ROANOKE TIMES

                         Roanoke Times
                 Copyright (c) 1995, Landmark Communications, Inc.

DATE: THURSDAY, June 21, 1990                   TAG: 9006210268
SECTION: NATIONAL/INTERNATIONAL                    PAGE: A-1   EDITION: METRO 
SOURCE: Cox News Service
DATELINE: NEW YORK                                LENGTH: Medium


N.Y. LIONIZES MANDELA

Looking tired and travel-worn, Nelson Mandela rode Wednesday through tons of falling ticker tape in Manhattan's canyons of wealth, and then gave New Yorkers two messages: "We love you" and "Apartheid is doomed."

Everyone in sight - from street sweepers to a phalanx of dignitaries, including the last four mayors of New York - fell over each other to praise the 71-year-old African National Congress leader.

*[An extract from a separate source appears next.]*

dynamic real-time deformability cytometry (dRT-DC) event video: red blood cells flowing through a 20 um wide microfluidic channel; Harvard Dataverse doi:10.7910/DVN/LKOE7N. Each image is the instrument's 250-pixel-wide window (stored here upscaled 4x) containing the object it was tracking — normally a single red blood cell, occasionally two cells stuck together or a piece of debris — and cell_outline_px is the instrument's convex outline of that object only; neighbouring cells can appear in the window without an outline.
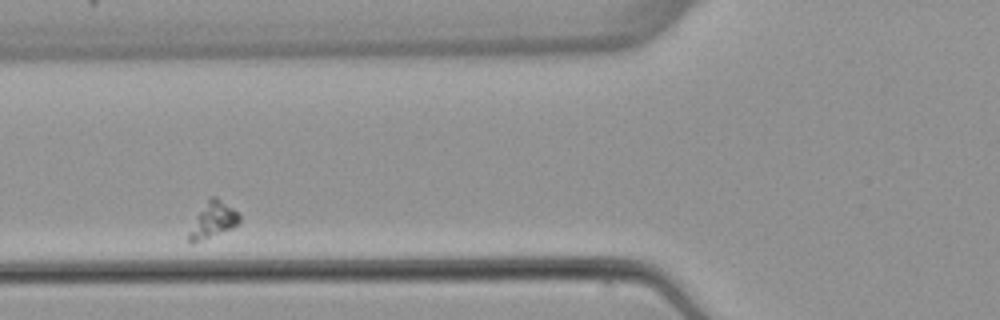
{"species": "common noctule bat (a hibernating species)", "species_latin": "Nyctalus noctula", "temperature_condition": "warm", "stored_images_in_passage": 8, "camera_frame_rate_fps": 3000, "um_per_image_px": 0.085, "animal": {"sex": "female", "body_mass_g": 22.7, "forearm_length_mm": 54.2}, "frame": {"image": 1, "passage_image": 2, "time_ms": 1.0, "image_size_px": [1000, 320], "cell_outline_px": [[240, 220], [232, 228], [192, 244], [188, 240], [188, 232], [196, 216], [208, 196], [216, 196], [232, 208], [240, 216]], "centroid_in_image_um": [18.06, 18.69], "position_along_channel_um": 107.7, "area_um2": 10.4}}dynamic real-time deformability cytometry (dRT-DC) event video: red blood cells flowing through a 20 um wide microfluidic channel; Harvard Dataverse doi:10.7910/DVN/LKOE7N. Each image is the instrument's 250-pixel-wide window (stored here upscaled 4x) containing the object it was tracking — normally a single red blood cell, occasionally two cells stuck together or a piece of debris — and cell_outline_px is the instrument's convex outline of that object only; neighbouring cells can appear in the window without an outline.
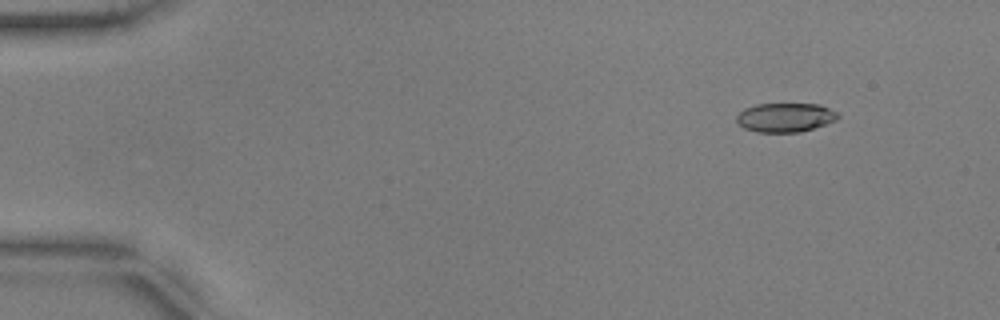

But with fatigue clearly bearing down on him, it remained to be seen whether Mandela would carry through the 16-hour schedule his hosts have planned for him today.

It is supposed to begin at 6:30 a.m. with a breakfast with the Rev. Jesse Jackson at Gracie Mansion, the mayor's residence, where Mandela and his wife spent their first night on U.S. shores.

As the day unfolds, Mandela is supposed to address an ecumenical church service, tape a two-hour TV program with ABC's Ted Koppel, and then address two nighttime mass rallies, one in Harlem and one at Yankee Stadium. If all goes as planned, Mandela will return to Gracie Mansion at 10:20 tonight.

Ahead of him lies another critical day Friday, when he leaves Gracie Mansion at 7:35 a.m. for a day of trying to be "on" for nine more sessions - with American business executives, foreign-policy experts, United Nations delegates and potential donors to the ANC.

Mandela on Wednesday stirred the crowd in front of New York's City Hall by holding forth a vision of a time when South Africa's largest city, Johannesburg, would be a "liberated city."

Behind him was the stone-columned City Hall, which bears some architectural resemblance to the Cape Town City Hall, where Mandela gave his first speech on Feb. 11, the day he was freed from prison after 27 years.

It was a less fiery, wearier-looking Mandela who spoke to a few thousand chosen New Yorkers who had the political connections to latch onto one of the most coveted invitations in the city's history.

Mandela brought tears to the eyes of some when he invoked a vision of a future South Africa which would be able to apply the words inscribed on the Statue of Liberty: "Give me your tired, your poor, your huddled masses yearning to breathe free. . . ."

His wife, Winnie, provided the most searing oratory when she asked all Americans to join South Africans "to launch the last onslaught on the racist Pretoria regime." Then, she said, South Africans could unite to "hoist the flag of the African National Congress as the new flag of South Africa."

The Mandelas, bowing to the insistence of State Department security men, rode inside a steel-and-glass bulletproof vehicle that made them virtually invisible to the onlookers.